I have a question about trends in data (e.g., linear, quadratic) when using RDSEM. Does the covariance structure for autocorrelations with residuals account for trends, or is there a need to remove linear/quadratic/other trends prior to analysis? Thanks in advance!
I think you want to include a trend in the modeling - so if you have Y ON X (and Y^ residual AR), you could add Y ON TIME in some form. See our 2017 Hopkins training of Short Course Topic 12 and 13 videos and handouts on our website.
Ming-Chi posted on Saturday, June 29, 2019 - 1:57 am
Could you please tell me, where I can find the simulation syntax about this paper. I need learn. Tihomir Asparouhov, Ellen L. Hamaker & Bengt Muth (2017) Dynamic Latent Class Analysis, Structural Equation Modeling: A Multidisciplinary Journal, 24:2, 257-269, DOI: 10.1080/10705511.2016.1253479
Jon Heron posted on Monday, September 16, 2019 - 8:49 am
Until I watched Bengt's cross-classified analysis presentation on Friday I had been thinking that I needed to de-trend my own data to enable me to make the necessary stationarity assumption.
I have 203 participants each with 52 weeks of depression scores.
My first step was to use MplusAutomation to run a series of AR(k) models (k = 0,1,...,8) on each participant in turn, and then record the p-value for the kth lagged effect as k was increased to determine how many lags would be needed to describe the autocorrelation.
Eyeballing the raw data for anyone who cannot be described by AR(2) shows a range of weird and wonderful curvilinear patterns.
If some people display no systematic change whilst others are linear and others even something closer to cubic do you think cross-classified still doable?
Yes, it is doable. Take a look at User's Guide example 9.39. Because the random coefficient for time, time^2, time^3 is subject specific you would be able to model linear, quadratic, cubic, or no trends within the same model. If a subject has no trend the random coefficients for the powers of time should be near zero.
Jon Heron posted on Tuesday, September 17, 2019 - 8:49 am
Awesome, thanks Tihomir :-)
Jon Heron posted on Thursday, September 19, 2019 - 9:28 am
So, in Bengt's video example on smoking urge and adding a time trend, he jumps back and forth between a cross-classified model and a two-level model and shows how a linear trend can be added to both.
Am I right in thinking that the (somewhat simpler) twolevel approach only works is there is within-wave variation in TIME_t such that it can be added as another time-varying covariate?
In my own data I merely have 52 waves so perhaps that's why I'm not getting anywhere when trying to replicate the twolevel model.
1. I think I was too quick on my first reply. You don't need to be using cross-classified. That is needed only if you need to have a random effect that is time specific. But reading your description you are not talking about that at all. You should be using type=twolevel for that kind of modeling.
2. The two level is an RDSEM model and the cross-classified is a DSEM model, so they won't be super easy to compare. You would have to be going through equations (65-66) and (70-72) in http://www.statmodel.com/download/DSEM.pdf The models would be easy to compare if you were using ^ (RDSEM) instead of & (DSEM) but ^ currently is not available for cross-classified (only &). But this shouldn't concern you if you move back to two-level models where you can use ^ instead of &.

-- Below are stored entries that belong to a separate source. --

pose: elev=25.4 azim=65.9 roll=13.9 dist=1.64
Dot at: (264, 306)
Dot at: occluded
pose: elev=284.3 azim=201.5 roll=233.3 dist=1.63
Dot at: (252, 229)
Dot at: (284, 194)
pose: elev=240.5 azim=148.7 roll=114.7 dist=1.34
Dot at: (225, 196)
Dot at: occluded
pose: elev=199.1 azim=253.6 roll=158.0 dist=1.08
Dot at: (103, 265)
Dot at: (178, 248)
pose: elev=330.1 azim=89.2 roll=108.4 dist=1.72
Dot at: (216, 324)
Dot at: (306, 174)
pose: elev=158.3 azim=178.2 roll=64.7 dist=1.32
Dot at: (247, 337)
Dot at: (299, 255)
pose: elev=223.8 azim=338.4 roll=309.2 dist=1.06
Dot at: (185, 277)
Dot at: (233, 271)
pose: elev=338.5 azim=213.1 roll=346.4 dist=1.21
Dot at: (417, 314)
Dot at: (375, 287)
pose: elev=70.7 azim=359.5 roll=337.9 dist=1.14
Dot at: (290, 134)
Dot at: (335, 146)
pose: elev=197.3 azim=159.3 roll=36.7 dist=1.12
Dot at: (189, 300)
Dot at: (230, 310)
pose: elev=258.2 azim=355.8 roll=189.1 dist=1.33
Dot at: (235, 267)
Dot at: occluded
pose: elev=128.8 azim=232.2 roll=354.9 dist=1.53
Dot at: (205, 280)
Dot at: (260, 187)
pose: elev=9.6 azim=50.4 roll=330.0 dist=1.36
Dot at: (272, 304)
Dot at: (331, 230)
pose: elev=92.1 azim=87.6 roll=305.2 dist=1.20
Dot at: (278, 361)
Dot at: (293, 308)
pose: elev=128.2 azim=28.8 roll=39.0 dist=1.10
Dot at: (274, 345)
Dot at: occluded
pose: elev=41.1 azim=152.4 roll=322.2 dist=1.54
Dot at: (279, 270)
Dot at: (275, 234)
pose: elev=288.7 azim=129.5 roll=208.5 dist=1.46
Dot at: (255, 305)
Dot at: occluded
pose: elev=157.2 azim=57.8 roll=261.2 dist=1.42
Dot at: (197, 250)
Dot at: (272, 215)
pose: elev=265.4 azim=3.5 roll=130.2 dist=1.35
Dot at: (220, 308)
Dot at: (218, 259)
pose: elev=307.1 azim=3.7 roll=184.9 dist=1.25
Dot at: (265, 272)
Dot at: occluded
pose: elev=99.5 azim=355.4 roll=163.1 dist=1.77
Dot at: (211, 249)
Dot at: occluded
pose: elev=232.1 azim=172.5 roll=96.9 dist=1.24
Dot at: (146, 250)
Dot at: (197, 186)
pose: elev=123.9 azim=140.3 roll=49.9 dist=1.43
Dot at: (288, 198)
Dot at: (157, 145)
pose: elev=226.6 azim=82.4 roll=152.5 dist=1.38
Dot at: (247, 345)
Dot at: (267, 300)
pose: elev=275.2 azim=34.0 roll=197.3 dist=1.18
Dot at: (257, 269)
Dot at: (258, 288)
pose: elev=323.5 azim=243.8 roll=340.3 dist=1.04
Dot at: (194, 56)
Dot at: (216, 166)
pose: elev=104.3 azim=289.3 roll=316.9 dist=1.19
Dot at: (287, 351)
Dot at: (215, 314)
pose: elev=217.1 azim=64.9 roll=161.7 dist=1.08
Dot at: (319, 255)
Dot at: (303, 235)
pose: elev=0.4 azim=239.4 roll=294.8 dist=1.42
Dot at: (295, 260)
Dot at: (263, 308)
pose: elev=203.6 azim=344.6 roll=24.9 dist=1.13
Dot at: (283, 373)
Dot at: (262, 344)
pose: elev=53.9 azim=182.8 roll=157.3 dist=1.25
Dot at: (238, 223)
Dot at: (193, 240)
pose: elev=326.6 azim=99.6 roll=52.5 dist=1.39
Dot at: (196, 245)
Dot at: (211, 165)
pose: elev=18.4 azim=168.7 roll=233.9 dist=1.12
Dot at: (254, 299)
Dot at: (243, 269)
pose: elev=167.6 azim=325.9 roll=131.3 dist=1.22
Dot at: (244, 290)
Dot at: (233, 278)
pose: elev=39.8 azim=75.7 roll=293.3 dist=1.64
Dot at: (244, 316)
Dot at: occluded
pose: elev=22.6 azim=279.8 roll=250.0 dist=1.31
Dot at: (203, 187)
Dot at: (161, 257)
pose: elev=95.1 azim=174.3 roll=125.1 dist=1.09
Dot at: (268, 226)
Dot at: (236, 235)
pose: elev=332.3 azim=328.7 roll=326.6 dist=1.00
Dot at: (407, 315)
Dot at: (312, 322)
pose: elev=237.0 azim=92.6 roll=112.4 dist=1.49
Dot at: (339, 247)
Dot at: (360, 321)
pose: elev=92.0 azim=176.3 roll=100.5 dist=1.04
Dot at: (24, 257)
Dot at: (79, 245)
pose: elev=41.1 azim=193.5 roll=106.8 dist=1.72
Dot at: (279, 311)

3. You can think of Time as a time varying covariate and there is no requirement on the time variable. It should be the same syntax. You can even run the RDSEM model with the autoregressive parameters fixed to 0 and that should give you exactly the two-level model.
Jon Heron posted on Thursday, September 19, 2019 - 11:51 pm
brilliant, thanks Tihomir
Jon Heron posted on Friday, September 20, 2019 - 3:02 am
No question, just an update:
I estimated a "mean(y)/Phi/logv" model - I guess you'd call it a 2-level model for a repeated continuous variate with random intercept, random AR(1) autocorrelation and random residual variance. Very catchy.
This model reported problems with AR coeffs for ~25% of the cases which I put down to some participants exhibiting time-trends in their data.
I fitted a range of polynomial regressions to each participant in turn and concluded that the most complex trend could be explained by a cubic hence I de-trended *everyone* using a cubic.
Working with the detrended data (residuals plus observed means) and fitting the same mean(y)/Phi/logv model leads to no reported problems with AR coefficients, a mean Phi which has halved and a mean logv reduced by 75%. this feels like a good result as data artifacts were inflating those quantities.
I then think - I wonder if I can achieve the same outcome by working with the raw data and adding linear/quad/cubic terms as 3 additional random effects. This model shows substantial variation in these random effects but modest means (consistent with the population mean behaviour being pretty well behaved - something also borne out when I fit the simple x-classified model Bengt describes as "Quick and dirty, but not so dirty").